- Full name: Myanmar Standard Bible
- Other names: ျမန္မာ့စံမီသမၼာက်မ္း
- Language: Myanmar
- OT published: 2023
- NT published: 2014
- Textual basis: OT: Biblia Hebraica Stuttgartensia.
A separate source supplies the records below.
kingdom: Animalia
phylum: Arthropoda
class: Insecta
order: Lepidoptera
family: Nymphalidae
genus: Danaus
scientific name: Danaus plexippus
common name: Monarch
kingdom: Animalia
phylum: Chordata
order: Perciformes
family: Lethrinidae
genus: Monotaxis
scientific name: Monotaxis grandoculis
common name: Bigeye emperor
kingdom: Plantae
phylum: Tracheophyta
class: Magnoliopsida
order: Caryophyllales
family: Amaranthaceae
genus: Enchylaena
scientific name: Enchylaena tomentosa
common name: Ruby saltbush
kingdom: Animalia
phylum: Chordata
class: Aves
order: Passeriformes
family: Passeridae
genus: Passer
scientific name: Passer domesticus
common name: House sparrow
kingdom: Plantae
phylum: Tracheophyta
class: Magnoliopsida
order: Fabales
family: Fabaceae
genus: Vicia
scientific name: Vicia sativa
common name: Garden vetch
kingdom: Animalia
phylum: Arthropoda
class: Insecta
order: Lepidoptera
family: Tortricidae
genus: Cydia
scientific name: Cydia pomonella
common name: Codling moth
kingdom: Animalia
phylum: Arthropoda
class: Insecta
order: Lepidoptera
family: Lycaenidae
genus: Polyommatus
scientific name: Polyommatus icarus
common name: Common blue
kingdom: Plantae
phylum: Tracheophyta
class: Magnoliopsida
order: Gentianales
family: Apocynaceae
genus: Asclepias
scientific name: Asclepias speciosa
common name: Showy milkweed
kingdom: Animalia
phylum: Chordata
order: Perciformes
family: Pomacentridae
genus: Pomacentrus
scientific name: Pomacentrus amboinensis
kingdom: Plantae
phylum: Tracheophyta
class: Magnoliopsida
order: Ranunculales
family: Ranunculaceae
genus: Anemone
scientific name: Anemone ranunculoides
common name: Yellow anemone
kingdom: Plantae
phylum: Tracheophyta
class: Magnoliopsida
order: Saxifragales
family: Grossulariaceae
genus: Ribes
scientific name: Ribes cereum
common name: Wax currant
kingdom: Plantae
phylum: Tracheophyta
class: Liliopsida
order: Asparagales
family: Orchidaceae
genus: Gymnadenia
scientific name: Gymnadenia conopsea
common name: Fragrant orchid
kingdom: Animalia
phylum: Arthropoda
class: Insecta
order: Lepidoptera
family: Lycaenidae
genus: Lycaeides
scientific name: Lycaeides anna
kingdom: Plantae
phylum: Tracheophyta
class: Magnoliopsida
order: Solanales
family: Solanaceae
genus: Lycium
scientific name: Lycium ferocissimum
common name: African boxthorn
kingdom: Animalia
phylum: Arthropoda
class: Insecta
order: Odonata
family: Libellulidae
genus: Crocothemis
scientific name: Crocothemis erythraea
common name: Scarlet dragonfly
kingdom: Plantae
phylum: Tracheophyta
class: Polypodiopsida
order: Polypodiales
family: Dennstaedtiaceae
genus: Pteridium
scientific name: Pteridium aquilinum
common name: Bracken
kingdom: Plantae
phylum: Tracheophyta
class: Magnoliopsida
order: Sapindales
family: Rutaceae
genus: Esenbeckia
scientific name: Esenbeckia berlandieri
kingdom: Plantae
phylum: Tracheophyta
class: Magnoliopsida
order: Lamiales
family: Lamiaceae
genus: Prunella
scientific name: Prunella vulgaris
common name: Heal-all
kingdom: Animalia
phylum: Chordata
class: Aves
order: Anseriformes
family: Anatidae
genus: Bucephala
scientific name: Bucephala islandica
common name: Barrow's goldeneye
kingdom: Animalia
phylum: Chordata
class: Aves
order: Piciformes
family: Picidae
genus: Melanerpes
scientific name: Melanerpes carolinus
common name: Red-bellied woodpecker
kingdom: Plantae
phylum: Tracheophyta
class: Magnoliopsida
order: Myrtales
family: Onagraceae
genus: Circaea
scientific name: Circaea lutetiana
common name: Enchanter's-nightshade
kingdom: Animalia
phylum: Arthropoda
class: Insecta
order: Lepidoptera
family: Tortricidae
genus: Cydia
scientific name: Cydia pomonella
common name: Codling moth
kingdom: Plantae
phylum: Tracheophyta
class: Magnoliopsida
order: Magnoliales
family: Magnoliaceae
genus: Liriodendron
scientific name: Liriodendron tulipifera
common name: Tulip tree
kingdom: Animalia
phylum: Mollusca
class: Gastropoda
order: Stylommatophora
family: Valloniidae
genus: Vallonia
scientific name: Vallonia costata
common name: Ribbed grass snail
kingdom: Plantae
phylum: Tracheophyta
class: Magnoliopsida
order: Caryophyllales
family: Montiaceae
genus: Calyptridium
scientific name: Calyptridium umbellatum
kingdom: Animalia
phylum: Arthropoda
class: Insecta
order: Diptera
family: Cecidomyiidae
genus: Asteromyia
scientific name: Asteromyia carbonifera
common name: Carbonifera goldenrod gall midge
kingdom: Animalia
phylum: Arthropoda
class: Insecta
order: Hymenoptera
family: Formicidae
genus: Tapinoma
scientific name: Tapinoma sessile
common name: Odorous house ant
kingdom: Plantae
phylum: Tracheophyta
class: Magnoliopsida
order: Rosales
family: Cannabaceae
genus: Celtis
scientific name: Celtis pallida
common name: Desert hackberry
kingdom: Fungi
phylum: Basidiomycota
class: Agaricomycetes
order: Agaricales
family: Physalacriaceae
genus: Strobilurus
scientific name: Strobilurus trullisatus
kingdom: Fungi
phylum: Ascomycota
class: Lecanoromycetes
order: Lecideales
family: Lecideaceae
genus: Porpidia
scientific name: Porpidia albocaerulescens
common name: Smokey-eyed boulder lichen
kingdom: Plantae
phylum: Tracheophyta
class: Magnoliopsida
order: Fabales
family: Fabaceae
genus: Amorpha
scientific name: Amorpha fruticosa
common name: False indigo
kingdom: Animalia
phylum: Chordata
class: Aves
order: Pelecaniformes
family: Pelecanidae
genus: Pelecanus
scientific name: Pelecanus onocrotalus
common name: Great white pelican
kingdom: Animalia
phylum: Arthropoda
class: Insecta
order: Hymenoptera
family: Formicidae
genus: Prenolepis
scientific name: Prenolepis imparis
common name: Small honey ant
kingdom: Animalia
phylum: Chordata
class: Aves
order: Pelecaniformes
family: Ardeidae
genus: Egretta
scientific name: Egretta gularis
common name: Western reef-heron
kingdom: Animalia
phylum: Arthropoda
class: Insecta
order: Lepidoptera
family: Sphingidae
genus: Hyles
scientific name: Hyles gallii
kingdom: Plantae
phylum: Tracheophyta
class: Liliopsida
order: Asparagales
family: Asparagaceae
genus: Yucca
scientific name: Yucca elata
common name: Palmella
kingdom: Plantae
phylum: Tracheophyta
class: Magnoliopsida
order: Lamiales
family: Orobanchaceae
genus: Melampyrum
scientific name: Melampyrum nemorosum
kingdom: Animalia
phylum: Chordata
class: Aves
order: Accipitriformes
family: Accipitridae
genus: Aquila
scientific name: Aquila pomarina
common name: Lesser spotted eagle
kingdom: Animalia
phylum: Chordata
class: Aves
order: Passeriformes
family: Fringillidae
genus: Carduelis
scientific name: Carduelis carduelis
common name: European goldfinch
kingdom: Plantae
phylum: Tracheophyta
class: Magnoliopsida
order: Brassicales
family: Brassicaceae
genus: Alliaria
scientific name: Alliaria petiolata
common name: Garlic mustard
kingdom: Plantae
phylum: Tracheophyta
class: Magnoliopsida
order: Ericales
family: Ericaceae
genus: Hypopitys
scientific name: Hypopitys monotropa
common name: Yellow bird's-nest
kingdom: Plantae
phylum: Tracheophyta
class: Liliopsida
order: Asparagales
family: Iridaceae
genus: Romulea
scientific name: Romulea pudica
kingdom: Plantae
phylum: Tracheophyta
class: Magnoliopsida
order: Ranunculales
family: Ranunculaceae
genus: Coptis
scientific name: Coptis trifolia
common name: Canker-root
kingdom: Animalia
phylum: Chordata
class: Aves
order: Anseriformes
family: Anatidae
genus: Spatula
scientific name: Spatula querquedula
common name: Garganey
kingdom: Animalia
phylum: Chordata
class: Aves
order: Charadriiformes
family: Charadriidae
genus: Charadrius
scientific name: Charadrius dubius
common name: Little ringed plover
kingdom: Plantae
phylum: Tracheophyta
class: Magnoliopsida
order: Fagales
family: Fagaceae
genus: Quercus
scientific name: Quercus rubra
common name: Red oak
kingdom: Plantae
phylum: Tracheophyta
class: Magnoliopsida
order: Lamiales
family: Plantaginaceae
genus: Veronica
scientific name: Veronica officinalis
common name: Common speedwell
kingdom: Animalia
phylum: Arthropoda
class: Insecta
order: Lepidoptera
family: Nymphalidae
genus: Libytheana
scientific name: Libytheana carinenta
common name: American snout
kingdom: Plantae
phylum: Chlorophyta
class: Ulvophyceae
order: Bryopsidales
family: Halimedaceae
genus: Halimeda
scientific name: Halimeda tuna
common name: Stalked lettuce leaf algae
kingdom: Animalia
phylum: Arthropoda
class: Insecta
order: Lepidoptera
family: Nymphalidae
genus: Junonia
NT: Nestle-Aland's Novum Testamentum Graece 27th edition and United Bible Society Greek New Testament, 4th corrected edition.
- Copyright: Copyright 2013, 2017 by Global Bible Initiative
- Genesis 1:1–3 ^{၁} အစအဦး၌ ဘုရားသခင္သည္ ေကာင္းကင္ႏွင့္ေျမႀကီးကုိ ဖန္ဆင္းေတာ္မူ၏။ ^{၂} ေျမႀကီးသည္ အသြင္သဏၭာန္မရွိ၊ လဟာသက္သက္ျဖစ္၏။ နက္႐ႈင္းရာအရပ္၏မ်က္ႏွာျပင္ေပၚ ေမွာင္မုိက္ဖုံးလႊမ္း၍ ဘုရားသခင္၏ဝိညာၫ္ေတာ္သည္ ေရမ်က္ႏွာျပင္ေပၚမွာ ရစ္ဝဲလ်က္ေနေတာ္မူ၏။ ^{၃} ဘုရားသခင္က "အလင္းျဖစ္ေစ"ဟု မိန္႔ေတာ္မူရာ အလင္းျဖစ္ေလ၏။ John 3:16 ဘုရားသခင္သည္ မိမိ၏တစ္ပါးတည္းေသာသားေတာ္ကို စြန္႔ေတာ္မူသည့္တိုင္ေအာင္ ေလာကီသားတို႔ကိုခ်စ္ေတာ္မူ၏။ ဤသည္ကား သားေတာ္ကိုယုံၾကည္ေသာသူတိုင္း မပ်က္စီးဘဲ ထာဝရအသက္ကိုရရွိေစရန္ျဖစ္၏။

= Myanmar Standard Bible =

The Myanmar Standard Bible (MSB) is a translation of the Bible in Myanmar language produced by Global Bible Initiative (formerly Asia Bible Society) using translation tools developed by GBI. The project was started in January 2007.

The translation of the New Testament was completed in December 2013, and the dedication ceremony was celebrated at Judson Church in Yangon, Myanmar, on 25 January 2014, with more than 200 attendees from leaders and pastors from various Christian churches and organizations. The translation was completed in April 2023. The audiobook version was completed in June 2024. It is available on the YouVersion app and Myanmar Standard Bible app for Android on the Google Play Store, both in Zawgyi font and Unicode formats.

==Printed editions==
- Myanmar Standard Bible /Judson Bible Parallel New Testament 2013, 2015. Myanmar Standard Bible New Testament special edition 2016.